Judy Alter
A novelist and author of books for both adults and young readers,
Judy Alter writes most often about women and girls of the American
West. Her most recent nonfiction titles are the nonfiction Extraordinary
Explorers and Adventurers and Great Women of the American
West. Her novel about Etta Place entitled Sundance, Butch,
and Me was published in 2002. Sam Houston is My Hero,
a young-adult novel about the Runaway Scrape during the Texas Revolution,
was published in 2003. Her collection Fool Girl and Other Stories
is forthcoming from Panther Creek Press. Judy's newest book, Sue
Ellen Learns to Dance, is also published by Panther Creek Press:
Sue Ellen Learns to Dance.

> Dataset entries:
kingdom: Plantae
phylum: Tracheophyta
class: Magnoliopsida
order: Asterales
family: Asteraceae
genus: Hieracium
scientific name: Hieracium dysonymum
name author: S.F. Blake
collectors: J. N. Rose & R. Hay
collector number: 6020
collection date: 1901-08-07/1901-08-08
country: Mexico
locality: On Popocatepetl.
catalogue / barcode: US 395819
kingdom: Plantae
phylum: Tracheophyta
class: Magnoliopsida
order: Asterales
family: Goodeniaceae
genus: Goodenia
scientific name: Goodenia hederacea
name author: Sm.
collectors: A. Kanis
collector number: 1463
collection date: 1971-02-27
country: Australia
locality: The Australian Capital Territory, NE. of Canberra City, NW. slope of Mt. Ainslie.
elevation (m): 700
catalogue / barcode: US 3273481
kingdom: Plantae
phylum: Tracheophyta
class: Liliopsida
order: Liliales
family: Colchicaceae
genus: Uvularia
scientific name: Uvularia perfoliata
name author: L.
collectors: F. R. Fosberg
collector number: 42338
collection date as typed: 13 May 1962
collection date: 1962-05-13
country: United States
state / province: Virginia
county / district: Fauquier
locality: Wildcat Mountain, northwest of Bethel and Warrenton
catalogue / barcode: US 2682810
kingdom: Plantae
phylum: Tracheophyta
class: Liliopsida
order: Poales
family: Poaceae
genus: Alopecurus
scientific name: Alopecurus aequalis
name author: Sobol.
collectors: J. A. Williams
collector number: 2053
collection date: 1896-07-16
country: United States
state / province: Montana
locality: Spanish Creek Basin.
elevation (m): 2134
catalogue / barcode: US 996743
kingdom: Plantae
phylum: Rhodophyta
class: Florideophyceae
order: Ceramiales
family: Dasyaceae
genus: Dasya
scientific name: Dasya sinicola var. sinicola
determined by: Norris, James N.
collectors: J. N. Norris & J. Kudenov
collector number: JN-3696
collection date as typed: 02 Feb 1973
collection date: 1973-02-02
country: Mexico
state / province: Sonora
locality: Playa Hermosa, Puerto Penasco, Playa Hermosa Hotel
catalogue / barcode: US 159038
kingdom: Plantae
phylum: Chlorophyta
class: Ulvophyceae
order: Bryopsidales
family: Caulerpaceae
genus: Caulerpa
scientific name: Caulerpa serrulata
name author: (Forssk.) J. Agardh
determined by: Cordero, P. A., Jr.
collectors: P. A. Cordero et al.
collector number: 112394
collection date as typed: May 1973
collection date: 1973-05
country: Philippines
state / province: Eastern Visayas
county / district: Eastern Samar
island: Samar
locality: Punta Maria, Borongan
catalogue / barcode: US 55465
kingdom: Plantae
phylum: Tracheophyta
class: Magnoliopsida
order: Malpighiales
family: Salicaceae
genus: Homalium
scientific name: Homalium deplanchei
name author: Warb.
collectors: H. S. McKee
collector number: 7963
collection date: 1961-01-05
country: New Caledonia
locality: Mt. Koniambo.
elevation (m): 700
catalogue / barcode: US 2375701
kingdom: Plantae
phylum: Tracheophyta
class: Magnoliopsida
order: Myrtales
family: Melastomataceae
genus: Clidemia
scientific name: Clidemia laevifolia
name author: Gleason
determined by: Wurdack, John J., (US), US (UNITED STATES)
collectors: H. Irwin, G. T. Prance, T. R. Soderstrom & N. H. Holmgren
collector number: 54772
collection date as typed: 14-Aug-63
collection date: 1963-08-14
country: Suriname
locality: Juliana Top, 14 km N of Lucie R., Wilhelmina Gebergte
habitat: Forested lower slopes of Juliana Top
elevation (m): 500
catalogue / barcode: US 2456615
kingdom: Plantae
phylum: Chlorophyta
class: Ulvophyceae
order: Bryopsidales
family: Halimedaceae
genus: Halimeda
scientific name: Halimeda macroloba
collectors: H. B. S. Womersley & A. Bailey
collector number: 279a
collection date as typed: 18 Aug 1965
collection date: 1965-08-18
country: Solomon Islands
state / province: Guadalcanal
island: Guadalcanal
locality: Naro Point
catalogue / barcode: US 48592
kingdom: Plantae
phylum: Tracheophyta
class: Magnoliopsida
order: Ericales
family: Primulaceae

> Task details:
Continue the profile of Judy Alter, starting after its last sentence. The listing plays no role in this exercise.

> Task output:
In 2005 Alter received the Owen Wister Award for Lifetime Achievement
from Western Writers of America. Alter's novel, Mattie,
about a woman physician on the Nebraska frontier, won a Spur Award
from Western Writers of America as the best western novel of 1987;
Luke and the Van Zandt County War was named the best
juvenile of 1984 by the Texas Institute of Letters. Two short
stories, "Fool Girl" and "Sue Ellen Learns to Dance," won the
Western Heritage (Wrangler) Award from the National Cowboy Hall
of Fame. "Sue Ellen" also won a Spur from WWA. Henrietta King,
a young-adult novel, is a finalist for the Western Writers of
America Spur Award in juvenile nonfiction.
Alter's novels include Libbie, a fictional life of
Elizabeth Bacon Custer; Jessie, a fictional life of Jessie
Benton Fremont; Cherokee Rose, a fictional account of
America's first Wild West show cowgirl; Mattie, about
a woman physician; and A Ballad for Sallie, a novel about
an orphan in nineteenth-century Fort Worth. Her young-adult fiction
includes Callie Shaw-Stableboy, Maggie and a Horse
Named Devildust, Maggie and the Search for Devildust,
Maggie and Devildust-Ridin' High, Katie and the Recluse,
Luke and the Van Zandt County War, and After Pa Was
Shot.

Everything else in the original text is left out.